How to split dictionary keys into multiple separate keys in python?

Question

In Python I am using the RRDTool Python wrapper to store and read values into / from a RRD-Database.

The RRDTool for Python is a wrapper for the C-based source / command-line utility of rrdtool.

After creating a database I want to read out it's header using the python command:

header_info = rrdtool.info('database_file_name.rrd') 

which is equal to the command line utility:

rrdtool info database_file_name.rd

and which would print header-infos like that:

filename = "database_file_name.rrd"
rrd_version = 5
...
ds[datasource_identifier_1].index = 0
ds[datasource_identifier_1].type = "GAUGE"
...
ds[datasource_identifier_2].index = 1
ds[datasource_identifier_2].type = "GAUGE"
...

In python the output of the command line tool is wrapped inside a single big dictionary with the following schema:

key: value
"filename" : "database_file_name.rrd"
"ds[datasource_identifier_1].index" : "0"
"ds[datasource_identifier_2].type" : "GAUGE"

I am now trying to figure out how to split up that dictionary so that I could access it like that:

index = dictionary["ds"]["datasource_identifier_1"]["index"]

But I do not have a clue how to do that using python.
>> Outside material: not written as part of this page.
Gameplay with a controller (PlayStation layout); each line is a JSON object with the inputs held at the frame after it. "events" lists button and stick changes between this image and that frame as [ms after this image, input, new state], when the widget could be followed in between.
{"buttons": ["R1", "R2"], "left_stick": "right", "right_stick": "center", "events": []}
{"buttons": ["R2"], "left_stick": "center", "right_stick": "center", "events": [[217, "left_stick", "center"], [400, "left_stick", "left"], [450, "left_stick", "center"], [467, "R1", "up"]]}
I would guess this can be done with iteration over the original dictionary and split up those keys using "[","]" and "." as triggers and create a new dictionary then.

How can I do that in Python?

Answer 1

We need to parse the keys to see if they look like ds[some_identifier].type etc.

def process_dict(dictionary):
    import re    
    rgx = re.compile(r"^(ds)\[(.+?)\]\.(index|type)$")

    processed = {}

    for k, v in dictionary.items():
        # does k have the format ds[some_key].index etc
        m = rgx.search(k)
        if m:
            # create the embedded path
            ds, ident, attr = m.groups()
            processed.setdefault(ds, {}).setdefault(ident, {})[attr] = v
        else:
            processed[k] = v

    return processed